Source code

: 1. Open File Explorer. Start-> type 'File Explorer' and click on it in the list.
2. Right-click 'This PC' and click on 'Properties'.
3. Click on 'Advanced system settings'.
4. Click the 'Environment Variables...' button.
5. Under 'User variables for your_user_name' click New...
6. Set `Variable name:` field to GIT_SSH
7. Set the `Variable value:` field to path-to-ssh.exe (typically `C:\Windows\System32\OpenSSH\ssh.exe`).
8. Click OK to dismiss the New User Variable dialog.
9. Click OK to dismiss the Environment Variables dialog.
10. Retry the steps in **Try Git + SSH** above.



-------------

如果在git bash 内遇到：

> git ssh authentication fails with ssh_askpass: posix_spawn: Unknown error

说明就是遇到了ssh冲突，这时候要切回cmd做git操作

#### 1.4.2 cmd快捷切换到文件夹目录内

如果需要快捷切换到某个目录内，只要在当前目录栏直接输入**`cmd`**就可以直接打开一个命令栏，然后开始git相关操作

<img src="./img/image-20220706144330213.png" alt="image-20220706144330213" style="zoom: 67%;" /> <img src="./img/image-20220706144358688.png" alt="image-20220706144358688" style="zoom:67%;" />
■ ■ ■ ■ ■ ■ ■
Directions: Without dropping a single line, output the records above exactly.

Final answer:
Source code

: 1. Open File Explorer. Start-> type 'File Explorer' and click on it in the list.
2. Right-click 'This PC' and click on 'Properties'.
3. Click on 'Advanced system settings'.
4. Click the 'Environment Variables...' button.
5. Under 'User variables for your_user_name' click New...
6. Set `Variable name:` field to GIT_SSH
7. Set the `Variable value:` field to path-to-ssh.exe (typically `C:\Windows\System32\OpenSSH\ssh.exe`).
8. Click OK to dismiss the New User Variable dialog.
9. Click OK to dismiss the Environment Variables dialog.
10. Retry the steps in **Try Git + SSH** above.



-------------

如果在git bash 内遇到：

> git ssh authentication fails with ssh_askpass: posix_spawn: Unknown error

说明就是遇到了ssh冲突，这时候要切回cmd做git操作

#### 1.4.2 cmd快捷切换到文件夹目录内

如果需要快捷切换到某个目录内，只要在当前目录栏直接输入**`cmd`**就可以直接打开一个命令栏，然后开始git相关操作

<img src="./img/image-20220706144330213.png" alt="image-20220706144330213" style="zoom: 67%;" /> <img src="./img/image-20220706144358688.png" alt="image-20220706144358688" style="zoom:67%;" />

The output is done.